Thursday, October 24, 2013

Visual Snow Study

So tomorrow is October 25th 2013- The day that Dr. Christoph Schankin will be announcing the result of the study I participated in. For the longest time I was regretting this day.... maybe because I am not expecting good news... or maybe because it makes it official that something is wrong with my brain. Both of those are scary things to me. I am not getting my hopes up that anything was really accomplished from the study. I know rumors are getting tossed around left and right and most of the things talked about are ridiculous and I HOPE are not true... (I am speaking in terms of treatments). Out of all of this... I just pray that there will be a day soon where I can wake up and just be normal. I want to be able to see normally, think normally, hear normally and feel normally. I want to be the person I was 7 1/2 years ago. I want my life back!! I want to have another child and be able to give my all to him/her. I want to be complete and whole and more of a mother to my son and the same for my husband. ::Deep Breath:: I know God will take care of me no matter what.... I know he will take care of YOU no matter what too. I haven't written in a very long time, and so when I finally picked up a pen the other day, I was beside myself with what I wrote. It has to do with what I experienced when I was younger- growing up. My mom struggled with depression all the way up until she died. She also had an undiagnosed illness which she always worried about. This is what I wrote: I was just a child when my world changed she was just a mother in pain I am just a mother in pain he is just a child, his word changed I couldn't believe it... but am glad I wrote it.

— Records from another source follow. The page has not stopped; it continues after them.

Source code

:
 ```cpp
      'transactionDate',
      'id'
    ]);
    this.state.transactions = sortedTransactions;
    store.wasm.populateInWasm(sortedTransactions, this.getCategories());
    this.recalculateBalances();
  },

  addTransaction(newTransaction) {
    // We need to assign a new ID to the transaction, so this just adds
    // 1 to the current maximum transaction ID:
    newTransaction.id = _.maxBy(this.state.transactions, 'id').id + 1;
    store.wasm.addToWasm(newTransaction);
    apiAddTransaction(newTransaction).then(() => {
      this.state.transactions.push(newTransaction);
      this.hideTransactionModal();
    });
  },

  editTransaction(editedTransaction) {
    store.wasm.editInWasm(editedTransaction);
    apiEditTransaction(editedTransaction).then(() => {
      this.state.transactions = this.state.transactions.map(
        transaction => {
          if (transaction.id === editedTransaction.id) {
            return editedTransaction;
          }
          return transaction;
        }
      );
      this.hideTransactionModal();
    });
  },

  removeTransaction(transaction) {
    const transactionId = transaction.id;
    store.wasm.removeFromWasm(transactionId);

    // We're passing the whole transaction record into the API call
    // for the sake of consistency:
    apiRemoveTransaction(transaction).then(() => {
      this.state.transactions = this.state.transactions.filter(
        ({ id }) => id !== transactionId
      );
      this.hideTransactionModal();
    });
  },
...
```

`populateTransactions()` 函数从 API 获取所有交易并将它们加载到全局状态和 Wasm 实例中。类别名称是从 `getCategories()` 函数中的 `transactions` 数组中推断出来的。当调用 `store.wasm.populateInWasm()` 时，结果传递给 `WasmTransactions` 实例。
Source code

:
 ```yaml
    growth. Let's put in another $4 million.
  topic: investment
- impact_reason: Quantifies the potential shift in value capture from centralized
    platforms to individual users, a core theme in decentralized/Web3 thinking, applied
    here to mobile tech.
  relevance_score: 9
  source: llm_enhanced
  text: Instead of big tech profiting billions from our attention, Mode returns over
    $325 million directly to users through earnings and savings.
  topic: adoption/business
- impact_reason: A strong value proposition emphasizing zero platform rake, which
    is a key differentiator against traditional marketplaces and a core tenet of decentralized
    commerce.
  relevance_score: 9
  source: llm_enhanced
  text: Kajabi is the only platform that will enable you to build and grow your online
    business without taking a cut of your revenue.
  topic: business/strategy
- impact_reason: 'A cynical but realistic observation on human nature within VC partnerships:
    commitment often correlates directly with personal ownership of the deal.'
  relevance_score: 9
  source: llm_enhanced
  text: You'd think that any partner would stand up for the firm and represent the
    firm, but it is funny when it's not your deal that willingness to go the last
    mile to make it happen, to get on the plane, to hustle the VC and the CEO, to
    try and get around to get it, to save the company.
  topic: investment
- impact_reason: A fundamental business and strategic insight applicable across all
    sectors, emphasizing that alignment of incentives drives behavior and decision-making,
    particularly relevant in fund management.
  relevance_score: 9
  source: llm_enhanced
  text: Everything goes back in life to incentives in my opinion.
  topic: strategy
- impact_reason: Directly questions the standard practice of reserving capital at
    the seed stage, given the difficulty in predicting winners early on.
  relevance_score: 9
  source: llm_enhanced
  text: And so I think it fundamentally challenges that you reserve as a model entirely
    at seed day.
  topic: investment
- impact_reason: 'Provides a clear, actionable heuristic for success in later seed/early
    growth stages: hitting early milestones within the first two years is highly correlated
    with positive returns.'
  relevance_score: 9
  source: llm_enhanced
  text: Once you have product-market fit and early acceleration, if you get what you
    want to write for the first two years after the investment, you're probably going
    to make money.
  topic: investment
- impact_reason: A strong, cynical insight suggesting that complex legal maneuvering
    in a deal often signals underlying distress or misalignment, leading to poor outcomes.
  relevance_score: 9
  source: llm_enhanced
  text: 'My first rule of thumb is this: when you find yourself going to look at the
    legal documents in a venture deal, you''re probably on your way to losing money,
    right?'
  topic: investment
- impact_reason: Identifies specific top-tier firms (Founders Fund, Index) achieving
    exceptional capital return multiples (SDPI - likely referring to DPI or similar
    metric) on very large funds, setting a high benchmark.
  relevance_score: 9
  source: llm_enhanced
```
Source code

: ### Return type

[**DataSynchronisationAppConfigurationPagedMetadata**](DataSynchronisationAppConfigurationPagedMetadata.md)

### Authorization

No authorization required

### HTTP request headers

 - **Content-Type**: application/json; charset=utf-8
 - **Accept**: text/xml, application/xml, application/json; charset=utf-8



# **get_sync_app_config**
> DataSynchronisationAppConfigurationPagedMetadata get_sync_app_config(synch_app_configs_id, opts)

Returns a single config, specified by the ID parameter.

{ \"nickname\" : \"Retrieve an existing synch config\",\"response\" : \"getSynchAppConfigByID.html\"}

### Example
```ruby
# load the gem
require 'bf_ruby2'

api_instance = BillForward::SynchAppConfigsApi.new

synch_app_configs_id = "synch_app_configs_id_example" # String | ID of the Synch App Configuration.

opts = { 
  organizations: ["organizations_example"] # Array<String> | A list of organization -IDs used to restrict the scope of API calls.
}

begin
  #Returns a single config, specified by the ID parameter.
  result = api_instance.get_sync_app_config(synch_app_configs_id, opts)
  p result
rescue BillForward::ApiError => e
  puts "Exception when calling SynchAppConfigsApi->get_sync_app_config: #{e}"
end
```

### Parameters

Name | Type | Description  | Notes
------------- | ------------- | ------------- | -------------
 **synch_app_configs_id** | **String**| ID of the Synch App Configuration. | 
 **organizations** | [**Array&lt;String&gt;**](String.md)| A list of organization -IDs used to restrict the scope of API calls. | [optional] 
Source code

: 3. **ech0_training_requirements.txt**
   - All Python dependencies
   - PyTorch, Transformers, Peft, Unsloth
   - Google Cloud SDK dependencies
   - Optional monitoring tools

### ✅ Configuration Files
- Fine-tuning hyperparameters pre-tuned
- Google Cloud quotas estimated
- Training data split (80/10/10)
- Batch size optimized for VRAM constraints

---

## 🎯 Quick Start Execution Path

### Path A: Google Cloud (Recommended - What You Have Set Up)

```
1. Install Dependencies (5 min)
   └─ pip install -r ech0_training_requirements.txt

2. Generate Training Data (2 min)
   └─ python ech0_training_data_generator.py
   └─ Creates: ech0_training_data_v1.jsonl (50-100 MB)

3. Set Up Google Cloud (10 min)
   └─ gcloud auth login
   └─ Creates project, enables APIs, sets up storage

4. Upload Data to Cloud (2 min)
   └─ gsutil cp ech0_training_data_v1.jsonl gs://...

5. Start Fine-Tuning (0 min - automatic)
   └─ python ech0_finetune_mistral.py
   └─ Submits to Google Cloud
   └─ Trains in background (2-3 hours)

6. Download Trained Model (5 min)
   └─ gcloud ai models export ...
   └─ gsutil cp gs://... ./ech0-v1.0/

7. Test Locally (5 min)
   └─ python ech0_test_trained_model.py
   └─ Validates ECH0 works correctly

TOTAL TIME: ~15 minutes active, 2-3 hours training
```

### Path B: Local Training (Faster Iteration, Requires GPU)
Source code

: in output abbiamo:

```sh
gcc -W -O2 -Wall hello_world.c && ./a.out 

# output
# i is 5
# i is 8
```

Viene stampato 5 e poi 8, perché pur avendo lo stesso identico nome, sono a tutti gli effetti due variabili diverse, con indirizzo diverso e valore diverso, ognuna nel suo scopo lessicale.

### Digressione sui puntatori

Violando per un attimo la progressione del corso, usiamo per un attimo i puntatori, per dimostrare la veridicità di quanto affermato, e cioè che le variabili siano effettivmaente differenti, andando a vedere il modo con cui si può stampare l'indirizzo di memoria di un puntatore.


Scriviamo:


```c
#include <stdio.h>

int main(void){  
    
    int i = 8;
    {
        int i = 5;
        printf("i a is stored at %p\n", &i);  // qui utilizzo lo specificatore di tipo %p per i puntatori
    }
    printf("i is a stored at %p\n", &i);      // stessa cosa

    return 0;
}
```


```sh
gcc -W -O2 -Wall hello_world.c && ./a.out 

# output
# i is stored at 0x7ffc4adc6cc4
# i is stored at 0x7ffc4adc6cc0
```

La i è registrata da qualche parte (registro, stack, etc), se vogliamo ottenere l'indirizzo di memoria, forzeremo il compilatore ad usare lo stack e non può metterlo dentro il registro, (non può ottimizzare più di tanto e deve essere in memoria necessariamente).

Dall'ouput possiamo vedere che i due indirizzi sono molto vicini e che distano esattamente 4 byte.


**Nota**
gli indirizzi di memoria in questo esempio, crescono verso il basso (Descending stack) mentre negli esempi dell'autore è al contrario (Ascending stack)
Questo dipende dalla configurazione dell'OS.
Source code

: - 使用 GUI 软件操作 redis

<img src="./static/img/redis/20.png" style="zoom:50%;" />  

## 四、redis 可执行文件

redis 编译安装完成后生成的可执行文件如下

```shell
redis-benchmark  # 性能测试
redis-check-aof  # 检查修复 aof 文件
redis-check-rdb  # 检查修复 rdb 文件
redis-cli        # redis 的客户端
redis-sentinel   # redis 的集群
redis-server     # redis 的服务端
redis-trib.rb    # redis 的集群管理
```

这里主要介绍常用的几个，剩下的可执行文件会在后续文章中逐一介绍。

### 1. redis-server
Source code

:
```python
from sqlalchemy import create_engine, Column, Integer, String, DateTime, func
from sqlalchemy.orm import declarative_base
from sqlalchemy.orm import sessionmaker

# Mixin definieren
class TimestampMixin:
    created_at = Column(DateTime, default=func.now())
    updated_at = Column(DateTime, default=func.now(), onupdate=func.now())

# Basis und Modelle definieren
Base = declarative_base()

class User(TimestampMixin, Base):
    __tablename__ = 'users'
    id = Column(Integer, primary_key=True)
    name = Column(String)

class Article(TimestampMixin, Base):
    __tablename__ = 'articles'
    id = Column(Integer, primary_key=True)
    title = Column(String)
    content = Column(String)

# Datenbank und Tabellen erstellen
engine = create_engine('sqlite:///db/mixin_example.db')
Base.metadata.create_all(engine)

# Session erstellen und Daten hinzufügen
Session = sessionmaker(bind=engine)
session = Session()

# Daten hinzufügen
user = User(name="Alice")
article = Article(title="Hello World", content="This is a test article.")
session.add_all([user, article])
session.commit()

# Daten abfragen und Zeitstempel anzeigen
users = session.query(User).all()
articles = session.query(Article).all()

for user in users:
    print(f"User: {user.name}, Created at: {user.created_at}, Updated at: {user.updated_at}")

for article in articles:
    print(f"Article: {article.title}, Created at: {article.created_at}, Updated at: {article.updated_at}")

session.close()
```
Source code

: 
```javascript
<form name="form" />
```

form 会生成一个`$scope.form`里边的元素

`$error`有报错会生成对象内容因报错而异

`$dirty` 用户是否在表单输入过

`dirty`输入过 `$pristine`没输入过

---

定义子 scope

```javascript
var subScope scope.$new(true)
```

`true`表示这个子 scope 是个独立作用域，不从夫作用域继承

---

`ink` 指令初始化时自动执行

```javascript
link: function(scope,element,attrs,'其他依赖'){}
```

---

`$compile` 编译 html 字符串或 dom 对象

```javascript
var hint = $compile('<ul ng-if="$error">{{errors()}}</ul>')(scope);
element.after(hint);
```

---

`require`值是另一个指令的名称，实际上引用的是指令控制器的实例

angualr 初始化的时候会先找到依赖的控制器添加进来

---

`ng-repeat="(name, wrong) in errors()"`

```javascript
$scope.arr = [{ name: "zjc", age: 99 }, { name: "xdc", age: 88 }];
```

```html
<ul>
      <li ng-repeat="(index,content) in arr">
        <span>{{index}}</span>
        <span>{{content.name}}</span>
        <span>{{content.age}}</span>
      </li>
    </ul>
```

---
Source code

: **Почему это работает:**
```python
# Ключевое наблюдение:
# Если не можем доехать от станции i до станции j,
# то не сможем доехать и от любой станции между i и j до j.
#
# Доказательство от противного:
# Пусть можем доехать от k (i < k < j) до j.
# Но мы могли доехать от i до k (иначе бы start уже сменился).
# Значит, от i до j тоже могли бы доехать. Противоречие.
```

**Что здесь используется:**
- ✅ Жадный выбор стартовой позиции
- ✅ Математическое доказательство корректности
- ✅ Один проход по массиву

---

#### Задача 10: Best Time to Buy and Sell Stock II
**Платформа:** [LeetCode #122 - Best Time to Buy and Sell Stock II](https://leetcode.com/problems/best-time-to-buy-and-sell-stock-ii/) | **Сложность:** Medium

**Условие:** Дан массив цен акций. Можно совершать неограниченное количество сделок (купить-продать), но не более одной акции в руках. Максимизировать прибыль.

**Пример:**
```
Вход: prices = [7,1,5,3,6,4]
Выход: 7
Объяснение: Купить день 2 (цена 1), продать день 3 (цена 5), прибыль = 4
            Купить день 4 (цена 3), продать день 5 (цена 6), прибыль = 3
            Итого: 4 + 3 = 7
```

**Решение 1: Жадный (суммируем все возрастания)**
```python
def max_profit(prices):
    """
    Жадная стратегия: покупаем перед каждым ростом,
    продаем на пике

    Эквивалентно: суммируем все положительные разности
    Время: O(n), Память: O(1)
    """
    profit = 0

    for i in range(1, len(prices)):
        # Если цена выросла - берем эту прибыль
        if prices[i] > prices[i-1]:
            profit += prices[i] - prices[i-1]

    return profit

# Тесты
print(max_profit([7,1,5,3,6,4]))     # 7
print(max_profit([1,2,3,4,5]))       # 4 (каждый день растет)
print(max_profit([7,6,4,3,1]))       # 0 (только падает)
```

It will always remind me that I am what my child see's. I don't want to be a miserable dim light to my son, I want to be the world to him like he is to me. I have to find that light!!!

1 comment:

  1. SkimOrDieGirl, my name is Philip. I am using my wife's account to post this message on your blog, so it might show her e-mail address, etc. We both kinda share it. LISTEN, I have read your blog and I have the SAME thing as you that started on May 6th, 2011. I woke up with vertigo, and after a couple years of getting TONS of tests done, I have been found to have BILATERAL VESTIBULAR HYPOFUNCTION, too! Now, you have written that you have ZERO function, and while I'm not at ZERO, I asked the doc how much function I had and he said if TEN is healthy and ZERO is none, then I have a TWO. They do not have any clue what has caused mine since I had never taken medication as you had. But, let me tell you, I UNDERSTAND YOU COMPLETELY!! This condition sucks and sometimes I need a FRIEND to talk to but I don't have one who understands. I mean, we look fine, so people assume we are, but as you know, WE AREN'T!! lol I would like to be friends if that's ok with you. I am 33 years old, a Spanish teacher (tough to teach like this, but I get through it), and again, just need someone to talk to who can relate. Looking forward to your response and hang in there!! I know it sucks!!